** ASSIGNMENT **
Give again the lines of the data from its first line through the line with "shows no protein". Change nothing.
[Start of section]
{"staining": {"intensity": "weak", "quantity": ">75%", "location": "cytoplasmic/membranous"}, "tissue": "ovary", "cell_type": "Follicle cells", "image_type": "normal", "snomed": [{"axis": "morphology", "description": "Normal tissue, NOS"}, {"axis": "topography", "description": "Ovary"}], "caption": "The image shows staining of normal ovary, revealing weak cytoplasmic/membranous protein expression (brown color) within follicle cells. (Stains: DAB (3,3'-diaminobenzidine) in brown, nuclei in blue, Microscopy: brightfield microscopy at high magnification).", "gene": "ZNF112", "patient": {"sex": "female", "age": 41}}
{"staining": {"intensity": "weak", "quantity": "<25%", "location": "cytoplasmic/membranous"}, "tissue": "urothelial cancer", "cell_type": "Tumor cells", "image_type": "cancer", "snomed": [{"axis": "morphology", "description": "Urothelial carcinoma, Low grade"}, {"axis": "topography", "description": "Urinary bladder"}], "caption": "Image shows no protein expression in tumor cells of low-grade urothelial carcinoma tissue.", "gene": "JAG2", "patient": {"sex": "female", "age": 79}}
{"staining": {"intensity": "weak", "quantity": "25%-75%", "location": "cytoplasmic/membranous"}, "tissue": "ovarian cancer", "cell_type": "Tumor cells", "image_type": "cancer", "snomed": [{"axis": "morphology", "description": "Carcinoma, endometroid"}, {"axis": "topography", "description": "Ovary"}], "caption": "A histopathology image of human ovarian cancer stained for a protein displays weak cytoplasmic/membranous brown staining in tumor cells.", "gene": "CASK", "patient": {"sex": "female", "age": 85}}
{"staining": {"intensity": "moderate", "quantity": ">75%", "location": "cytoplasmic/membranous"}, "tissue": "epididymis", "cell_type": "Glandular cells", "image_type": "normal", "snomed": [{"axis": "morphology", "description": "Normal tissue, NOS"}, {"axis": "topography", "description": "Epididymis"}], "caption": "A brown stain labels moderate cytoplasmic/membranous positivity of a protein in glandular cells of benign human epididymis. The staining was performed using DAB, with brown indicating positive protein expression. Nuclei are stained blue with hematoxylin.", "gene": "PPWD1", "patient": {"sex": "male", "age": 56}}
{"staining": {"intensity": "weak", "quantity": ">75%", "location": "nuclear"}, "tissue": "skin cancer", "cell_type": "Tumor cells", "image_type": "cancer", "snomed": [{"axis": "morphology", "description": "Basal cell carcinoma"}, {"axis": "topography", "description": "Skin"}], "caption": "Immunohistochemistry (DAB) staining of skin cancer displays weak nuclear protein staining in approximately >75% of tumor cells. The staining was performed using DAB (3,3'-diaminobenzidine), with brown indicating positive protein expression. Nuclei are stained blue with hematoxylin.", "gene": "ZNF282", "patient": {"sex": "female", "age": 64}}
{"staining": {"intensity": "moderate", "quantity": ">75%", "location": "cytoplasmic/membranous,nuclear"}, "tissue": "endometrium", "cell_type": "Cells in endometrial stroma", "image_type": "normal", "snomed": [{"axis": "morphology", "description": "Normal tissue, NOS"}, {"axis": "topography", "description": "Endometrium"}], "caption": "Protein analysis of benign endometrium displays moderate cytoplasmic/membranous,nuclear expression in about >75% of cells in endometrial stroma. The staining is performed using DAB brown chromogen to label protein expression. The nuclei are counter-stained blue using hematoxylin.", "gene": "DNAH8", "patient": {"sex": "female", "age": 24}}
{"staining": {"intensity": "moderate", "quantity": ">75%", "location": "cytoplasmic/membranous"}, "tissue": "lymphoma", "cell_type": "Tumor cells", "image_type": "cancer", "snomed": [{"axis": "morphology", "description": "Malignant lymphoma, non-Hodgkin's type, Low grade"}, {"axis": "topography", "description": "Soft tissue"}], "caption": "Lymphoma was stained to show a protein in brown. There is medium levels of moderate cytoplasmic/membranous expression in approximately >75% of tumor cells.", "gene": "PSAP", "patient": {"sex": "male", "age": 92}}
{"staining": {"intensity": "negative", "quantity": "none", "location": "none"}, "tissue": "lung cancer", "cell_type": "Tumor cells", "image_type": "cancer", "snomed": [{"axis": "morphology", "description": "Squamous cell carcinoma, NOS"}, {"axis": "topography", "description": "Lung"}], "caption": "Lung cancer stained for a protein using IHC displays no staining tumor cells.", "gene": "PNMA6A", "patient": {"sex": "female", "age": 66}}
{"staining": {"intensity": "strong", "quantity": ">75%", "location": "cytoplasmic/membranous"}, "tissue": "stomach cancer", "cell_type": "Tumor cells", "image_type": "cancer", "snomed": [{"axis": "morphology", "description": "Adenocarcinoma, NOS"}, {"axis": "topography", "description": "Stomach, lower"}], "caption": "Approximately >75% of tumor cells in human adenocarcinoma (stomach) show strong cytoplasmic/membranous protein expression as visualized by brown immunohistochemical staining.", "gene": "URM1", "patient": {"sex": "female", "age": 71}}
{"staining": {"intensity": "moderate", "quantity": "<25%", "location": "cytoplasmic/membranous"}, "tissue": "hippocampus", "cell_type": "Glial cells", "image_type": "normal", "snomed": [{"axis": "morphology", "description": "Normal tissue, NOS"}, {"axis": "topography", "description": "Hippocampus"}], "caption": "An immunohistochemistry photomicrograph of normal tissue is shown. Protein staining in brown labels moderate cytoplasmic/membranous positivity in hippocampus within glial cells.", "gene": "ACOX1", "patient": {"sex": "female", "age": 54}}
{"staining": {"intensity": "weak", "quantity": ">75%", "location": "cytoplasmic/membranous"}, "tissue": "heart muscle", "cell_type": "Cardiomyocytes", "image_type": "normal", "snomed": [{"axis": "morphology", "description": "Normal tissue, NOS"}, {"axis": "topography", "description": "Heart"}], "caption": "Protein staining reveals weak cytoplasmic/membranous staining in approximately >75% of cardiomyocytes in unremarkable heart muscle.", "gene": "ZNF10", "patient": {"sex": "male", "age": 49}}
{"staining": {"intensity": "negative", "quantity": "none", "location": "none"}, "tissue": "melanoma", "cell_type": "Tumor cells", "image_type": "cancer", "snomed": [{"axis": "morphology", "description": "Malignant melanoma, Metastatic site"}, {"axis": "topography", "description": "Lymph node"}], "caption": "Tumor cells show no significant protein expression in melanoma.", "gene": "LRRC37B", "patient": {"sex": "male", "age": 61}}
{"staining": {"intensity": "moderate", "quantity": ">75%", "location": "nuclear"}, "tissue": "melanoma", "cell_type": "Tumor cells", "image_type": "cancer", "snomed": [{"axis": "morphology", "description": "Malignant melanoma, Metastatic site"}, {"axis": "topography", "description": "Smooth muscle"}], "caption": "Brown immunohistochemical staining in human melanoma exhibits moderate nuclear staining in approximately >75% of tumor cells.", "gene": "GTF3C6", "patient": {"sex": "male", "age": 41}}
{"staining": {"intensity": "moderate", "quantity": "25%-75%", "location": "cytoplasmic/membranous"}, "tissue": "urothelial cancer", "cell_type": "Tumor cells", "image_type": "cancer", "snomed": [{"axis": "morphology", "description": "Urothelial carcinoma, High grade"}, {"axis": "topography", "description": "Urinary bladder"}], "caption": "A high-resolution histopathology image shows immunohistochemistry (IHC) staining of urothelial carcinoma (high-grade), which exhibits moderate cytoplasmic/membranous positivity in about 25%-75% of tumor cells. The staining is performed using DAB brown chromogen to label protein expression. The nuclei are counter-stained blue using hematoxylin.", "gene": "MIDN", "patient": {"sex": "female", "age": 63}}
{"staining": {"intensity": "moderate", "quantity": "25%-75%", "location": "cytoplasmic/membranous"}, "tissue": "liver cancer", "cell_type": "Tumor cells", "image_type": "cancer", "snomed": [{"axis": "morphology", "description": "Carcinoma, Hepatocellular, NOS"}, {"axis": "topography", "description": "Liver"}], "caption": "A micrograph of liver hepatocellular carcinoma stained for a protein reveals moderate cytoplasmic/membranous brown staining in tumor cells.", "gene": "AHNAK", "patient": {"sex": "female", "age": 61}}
[End of section]
** THE ANSWER **
{"staining": {"intensity": "weak", "quantity": ">75%", "location": "cytoplasmic/membranous"}, "tissue": "ovary", "cell_type": "Follicle cells", "image_type": "normal", "snomed": [{"axis": "morphology", "description": "Normal tissue, NOS"}, {"axis": "topography", "description": "Ovary"}], "caption": "The image shows staining of normal ovary, revealing weak cytoplasmic/membranous protein expression (brown color) within follicle cells. (Stains: DAB (3,3'-diaminobenzidine) in brown, nuclei in blue, Microscopy: brightfield microscopy at high magnification).", "gene": "ZNF112", "patient": {"sex": "female", "age": 41}}
{"staining": {"intensity": "weak", "quantity": "<25%", "location": "cytoplasmic/membranous"}, "tissue": "urothelial cancer", "cell_type": "Tumor cells", "image_type": "cancer", "snomed": [{"axis": "morphology", "description": "Urothelial carcinoma, Low grade"}, {"axis": "topography", "description": "Urinary bladder"}], "caption": "Image shows no protein expression in tumor cells of low-grade urothelial carcinoma tissue.", "gene": "JAG2", "patient": {"sex": "female", "age": 79}}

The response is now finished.